Dataset entries:

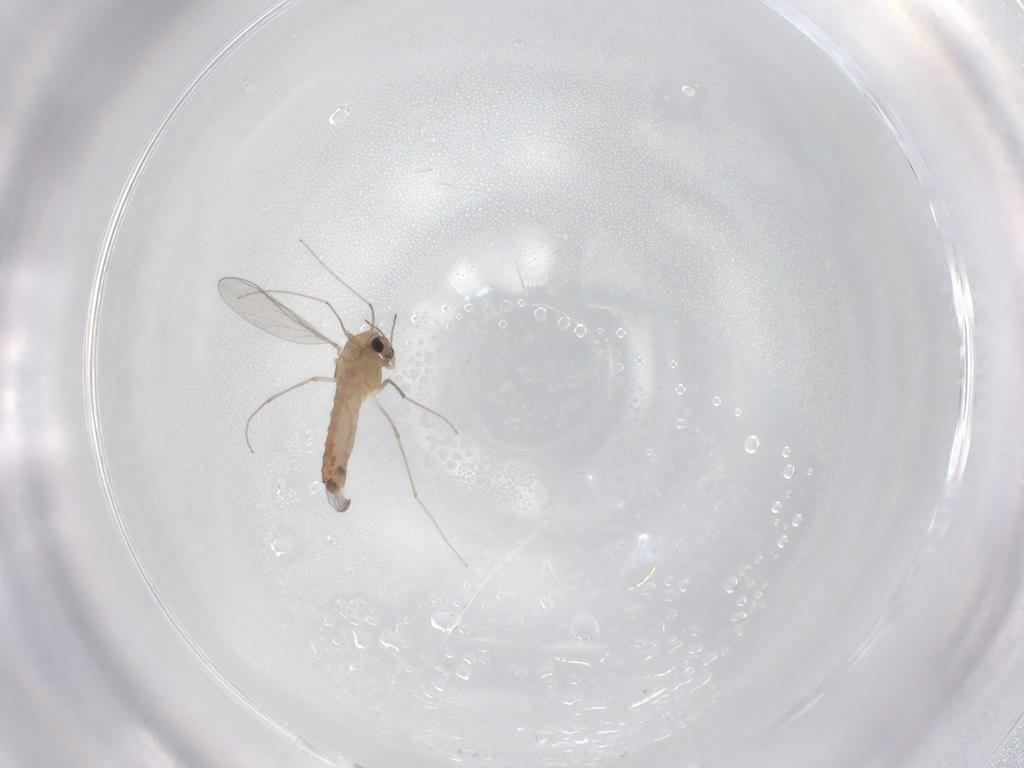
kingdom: Animalia
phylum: Arthropoda
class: Insecta
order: Diptera
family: Chironomidae
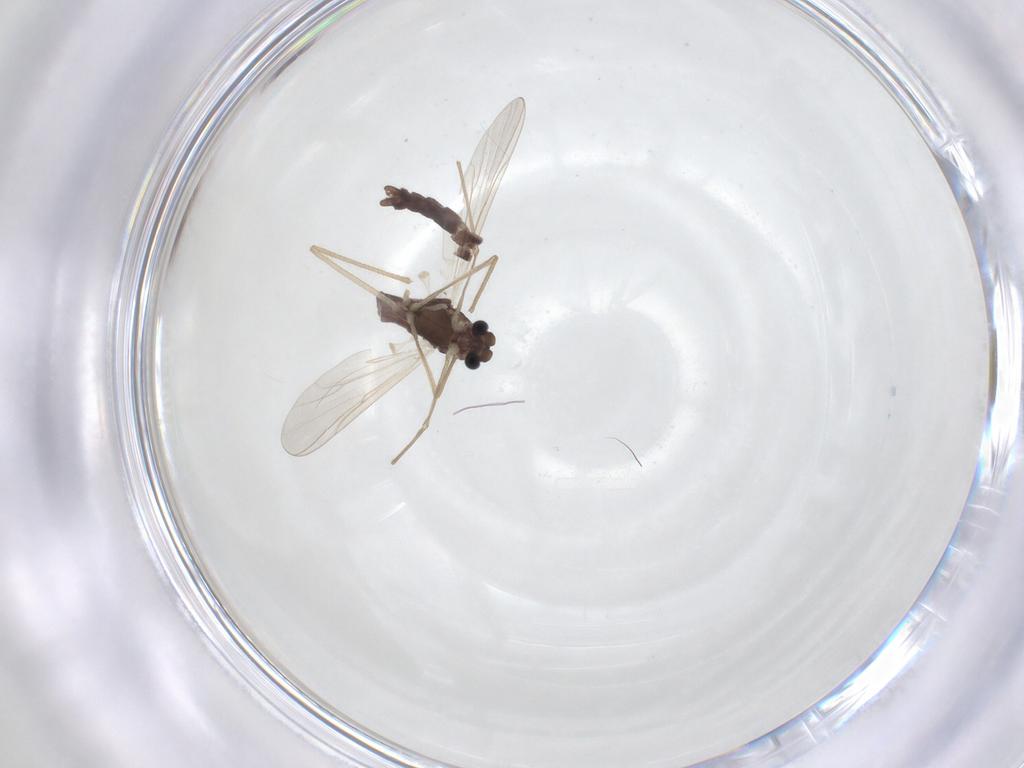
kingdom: Animalia
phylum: Arthropoda
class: Insecta
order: Diptera
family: Chironomidae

SET EXERCISE:
Copy every line of text from the records above, leaving out the pictures.

RESPONSE TO THE TASK:
kingdom: Animalia
phylum: Arthropoda
class: Insecta
order: Diptera
family: Chironomidae
kingdom: Animalia
phylum: Arthropoda
class: Insecta
order: Diptera
family: Chironomidae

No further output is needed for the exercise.